▶ _Problem to solve_
Switch "FAQ" to "Questions fréquentes" in the lines from the first one through the one containing "napig nem tudnak róla", including both ends, and reproduce those lines with nothing else changed.

Extracted page text data
────
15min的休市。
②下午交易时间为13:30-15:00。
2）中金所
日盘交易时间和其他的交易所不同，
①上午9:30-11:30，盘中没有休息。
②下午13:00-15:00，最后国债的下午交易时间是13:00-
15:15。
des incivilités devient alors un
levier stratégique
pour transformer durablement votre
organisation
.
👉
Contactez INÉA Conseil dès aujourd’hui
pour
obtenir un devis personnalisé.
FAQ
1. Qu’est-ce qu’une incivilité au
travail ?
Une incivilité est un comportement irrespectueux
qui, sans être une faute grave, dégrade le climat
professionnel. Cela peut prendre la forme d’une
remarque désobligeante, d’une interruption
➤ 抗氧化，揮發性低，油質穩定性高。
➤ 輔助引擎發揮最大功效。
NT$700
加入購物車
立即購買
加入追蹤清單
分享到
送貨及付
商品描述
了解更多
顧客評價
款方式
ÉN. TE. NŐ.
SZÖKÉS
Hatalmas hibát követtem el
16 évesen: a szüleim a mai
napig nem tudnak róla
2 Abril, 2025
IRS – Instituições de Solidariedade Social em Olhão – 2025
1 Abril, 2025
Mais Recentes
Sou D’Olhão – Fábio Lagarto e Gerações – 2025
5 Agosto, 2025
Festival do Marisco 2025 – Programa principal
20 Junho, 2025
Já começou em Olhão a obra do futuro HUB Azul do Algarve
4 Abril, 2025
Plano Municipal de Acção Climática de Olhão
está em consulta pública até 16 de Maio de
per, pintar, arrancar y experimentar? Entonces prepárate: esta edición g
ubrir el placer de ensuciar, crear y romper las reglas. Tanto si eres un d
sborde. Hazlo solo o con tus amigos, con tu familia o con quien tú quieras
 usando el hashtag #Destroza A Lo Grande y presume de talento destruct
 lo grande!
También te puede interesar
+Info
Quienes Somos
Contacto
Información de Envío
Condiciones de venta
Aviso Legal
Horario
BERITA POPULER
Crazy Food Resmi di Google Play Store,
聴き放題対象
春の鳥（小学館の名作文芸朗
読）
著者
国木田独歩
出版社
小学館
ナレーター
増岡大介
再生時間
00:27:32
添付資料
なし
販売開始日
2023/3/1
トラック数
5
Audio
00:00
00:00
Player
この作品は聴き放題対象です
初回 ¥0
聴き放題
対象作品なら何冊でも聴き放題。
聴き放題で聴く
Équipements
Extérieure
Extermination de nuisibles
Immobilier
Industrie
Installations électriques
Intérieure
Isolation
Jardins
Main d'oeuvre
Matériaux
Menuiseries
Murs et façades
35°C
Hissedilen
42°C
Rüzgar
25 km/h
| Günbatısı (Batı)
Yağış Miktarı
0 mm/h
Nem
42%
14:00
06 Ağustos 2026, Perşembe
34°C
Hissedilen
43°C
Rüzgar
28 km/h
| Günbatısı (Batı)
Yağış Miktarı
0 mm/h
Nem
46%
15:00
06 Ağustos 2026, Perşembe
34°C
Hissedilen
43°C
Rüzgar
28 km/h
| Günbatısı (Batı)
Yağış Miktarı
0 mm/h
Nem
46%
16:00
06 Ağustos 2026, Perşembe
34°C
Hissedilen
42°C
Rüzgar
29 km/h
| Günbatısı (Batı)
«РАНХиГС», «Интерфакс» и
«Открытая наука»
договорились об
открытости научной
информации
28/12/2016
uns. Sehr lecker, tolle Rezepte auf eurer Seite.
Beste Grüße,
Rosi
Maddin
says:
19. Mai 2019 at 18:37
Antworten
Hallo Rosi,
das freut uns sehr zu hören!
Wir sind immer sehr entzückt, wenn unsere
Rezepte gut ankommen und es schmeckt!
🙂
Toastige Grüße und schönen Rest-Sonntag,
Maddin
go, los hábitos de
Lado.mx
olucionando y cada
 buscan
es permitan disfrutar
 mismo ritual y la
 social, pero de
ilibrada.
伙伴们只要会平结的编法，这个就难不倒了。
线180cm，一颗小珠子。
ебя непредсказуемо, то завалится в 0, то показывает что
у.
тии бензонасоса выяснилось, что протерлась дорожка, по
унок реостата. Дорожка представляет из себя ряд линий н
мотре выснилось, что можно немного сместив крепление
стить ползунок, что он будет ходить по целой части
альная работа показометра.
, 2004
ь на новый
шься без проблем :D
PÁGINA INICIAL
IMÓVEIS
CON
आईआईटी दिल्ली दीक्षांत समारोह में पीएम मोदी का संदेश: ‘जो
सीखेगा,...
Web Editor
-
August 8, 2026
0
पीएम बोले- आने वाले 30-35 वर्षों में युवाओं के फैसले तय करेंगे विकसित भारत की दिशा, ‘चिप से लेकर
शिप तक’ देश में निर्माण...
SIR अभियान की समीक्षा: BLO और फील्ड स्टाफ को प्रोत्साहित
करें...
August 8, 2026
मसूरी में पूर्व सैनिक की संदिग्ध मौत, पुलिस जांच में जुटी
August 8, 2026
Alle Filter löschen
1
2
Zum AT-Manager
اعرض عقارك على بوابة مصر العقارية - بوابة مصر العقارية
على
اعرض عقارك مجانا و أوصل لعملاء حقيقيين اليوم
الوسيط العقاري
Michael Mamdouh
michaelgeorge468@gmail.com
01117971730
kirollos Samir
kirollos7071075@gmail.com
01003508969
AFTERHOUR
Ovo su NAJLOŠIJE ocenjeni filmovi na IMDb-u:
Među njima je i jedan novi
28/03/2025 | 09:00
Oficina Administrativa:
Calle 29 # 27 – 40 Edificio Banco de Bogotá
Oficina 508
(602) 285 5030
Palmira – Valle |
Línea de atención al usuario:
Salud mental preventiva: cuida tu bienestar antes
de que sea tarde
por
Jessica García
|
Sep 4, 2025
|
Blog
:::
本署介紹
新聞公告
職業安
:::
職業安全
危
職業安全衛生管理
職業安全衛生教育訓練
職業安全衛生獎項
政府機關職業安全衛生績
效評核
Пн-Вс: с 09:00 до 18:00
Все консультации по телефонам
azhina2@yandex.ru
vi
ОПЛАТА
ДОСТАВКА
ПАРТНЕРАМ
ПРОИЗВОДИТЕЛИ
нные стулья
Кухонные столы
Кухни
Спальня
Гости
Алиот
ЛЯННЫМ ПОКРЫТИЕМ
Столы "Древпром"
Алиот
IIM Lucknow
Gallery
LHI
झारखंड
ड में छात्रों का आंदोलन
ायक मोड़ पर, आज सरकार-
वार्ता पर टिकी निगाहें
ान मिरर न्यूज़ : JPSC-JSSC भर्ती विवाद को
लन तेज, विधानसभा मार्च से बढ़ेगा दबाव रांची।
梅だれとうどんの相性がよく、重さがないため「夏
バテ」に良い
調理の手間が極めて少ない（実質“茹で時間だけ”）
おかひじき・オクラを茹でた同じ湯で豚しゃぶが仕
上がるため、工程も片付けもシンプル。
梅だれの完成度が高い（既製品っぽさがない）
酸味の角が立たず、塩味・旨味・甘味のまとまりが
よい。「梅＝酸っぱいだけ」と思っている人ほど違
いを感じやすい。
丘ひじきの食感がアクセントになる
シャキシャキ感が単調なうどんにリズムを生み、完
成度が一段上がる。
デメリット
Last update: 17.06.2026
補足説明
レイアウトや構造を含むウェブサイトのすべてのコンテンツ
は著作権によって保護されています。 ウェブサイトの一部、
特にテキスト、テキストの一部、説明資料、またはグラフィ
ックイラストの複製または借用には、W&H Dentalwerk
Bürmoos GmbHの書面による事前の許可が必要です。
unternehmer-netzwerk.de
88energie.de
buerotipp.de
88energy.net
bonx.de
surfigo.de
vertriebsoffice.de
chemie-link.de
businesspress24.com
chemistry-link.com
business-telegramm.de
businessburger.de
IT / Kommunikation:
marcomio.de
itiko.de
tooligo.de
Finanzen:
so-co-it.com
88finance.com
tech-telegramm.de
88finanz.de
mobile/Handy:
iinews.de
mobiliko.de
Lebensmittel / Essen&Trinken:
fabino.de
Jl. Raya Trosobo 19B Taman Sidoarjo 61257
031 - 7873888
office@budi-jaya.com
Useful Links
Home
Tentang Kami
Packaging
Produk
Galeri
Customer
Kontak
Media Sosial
────
▶ _Answer section_
15min的休市。
②下午交易时间为13:30-15:00。
2）中金所
日盘交易时间和其他的交易所不同，
①上午9:30-11:30，盘中没有休息。
②下午13:00-15:00，最后国债的下午交易时间是13:00-
15:15。
des incivilités devient alors un
levier stratégique
pour transformer durablement votre
organisation
.
👉
Contactez INÉA Conseil dès aujourd’hui
pour
obtenir un devis personnalisé.
Questions fréquentes
1. Qu’est-ce qu’une incivilité au
travail ?
Une incivilité est un comportement irrespectueux
qui, sans être une faute grave, dégrade le climat
professionnel. Cela peut prendre la forme d’une
remarque désobligeante, d’une interruption
➤ 抗氧化，揮發性低，油質穩定性高。
➤ 輔助引擎發揮最大功效。
NT$700
加入購物車
立即購買
加入追蹤清單
分享到
送貨及付
商品描述
了解更多
顧客評價
款方式
ÉN. TE. NŐ.
SZÖKÉS
Hatalmas hibát követtem el
16 évesen: a szüleim a mai
napig nem tudnak róla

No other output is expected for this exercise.